Records supplied:

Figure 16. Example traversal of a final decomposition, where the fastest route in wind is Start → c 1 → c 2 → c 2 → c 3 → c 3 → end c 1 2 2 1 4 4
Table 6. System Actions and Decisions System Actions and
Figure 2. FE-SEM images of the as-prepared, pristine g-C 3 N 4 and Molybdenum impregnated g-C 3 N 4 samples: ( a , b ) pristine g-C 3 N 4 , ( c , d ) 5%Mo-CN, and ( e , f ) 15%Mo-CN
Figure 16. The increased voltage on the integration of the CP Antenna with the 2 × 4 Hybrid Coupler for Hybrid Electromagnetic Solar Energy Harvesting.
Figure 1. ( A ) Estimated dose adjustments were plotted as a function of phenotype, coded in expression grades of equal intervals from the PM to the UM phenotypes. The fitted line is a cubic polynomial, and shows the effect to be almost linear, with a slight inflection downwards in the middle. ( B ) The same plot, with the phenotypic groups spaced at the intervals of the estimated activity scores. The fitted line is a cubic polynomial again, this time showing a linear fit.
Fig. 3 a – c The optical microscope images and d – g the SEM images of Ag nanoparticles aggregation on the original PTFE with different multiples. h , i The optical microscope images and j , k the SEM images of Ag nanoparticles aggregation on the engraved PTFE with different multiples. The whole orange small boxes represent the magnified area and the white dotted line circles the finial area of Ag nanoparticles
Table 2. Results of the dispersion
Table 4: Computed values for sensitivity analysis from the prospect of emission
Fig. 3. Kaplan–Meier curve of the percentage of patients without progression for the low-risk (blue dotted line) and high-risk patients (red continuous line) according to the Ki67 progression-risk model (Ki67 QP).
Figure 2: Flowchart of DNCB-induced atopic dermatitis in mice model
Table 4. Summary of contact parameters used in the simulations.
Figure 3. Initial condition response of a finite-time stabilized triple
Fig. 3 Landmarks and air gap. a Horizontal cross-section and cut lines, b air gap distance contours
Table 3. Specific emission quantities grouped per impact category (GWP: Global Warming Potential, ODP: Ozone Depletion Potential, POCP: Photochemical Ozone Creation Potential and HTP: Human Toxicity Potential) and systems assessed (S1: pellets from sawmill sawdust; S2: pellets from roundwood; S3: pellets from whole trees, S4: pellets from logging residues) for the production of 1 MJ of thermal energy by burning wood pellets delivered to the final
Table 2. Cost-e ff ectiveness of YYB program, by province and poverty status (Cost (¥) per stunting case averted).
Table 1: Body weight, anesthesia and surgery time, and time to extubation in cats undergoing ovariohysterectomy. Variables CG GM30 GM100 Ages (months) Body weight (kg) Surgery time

What you need to do: Could you set down, exactly as written, the lines above between the one holding "Figure 2: Flowchart" and the one holding "Fig. 3 Landmarks", inclusive, and nothing more?

Expected output:
Figure 2: Flowchart of DNCB-induced atopic dermatitis in mice model
Table 4. Summary of contact parameters used in the simulations.
Figure 3. Initial condition response of a finite-time stabilized triple
Fig. 3 Landmarks and air gap. a Horizontal cross-section and cut lines, b air gap distance contours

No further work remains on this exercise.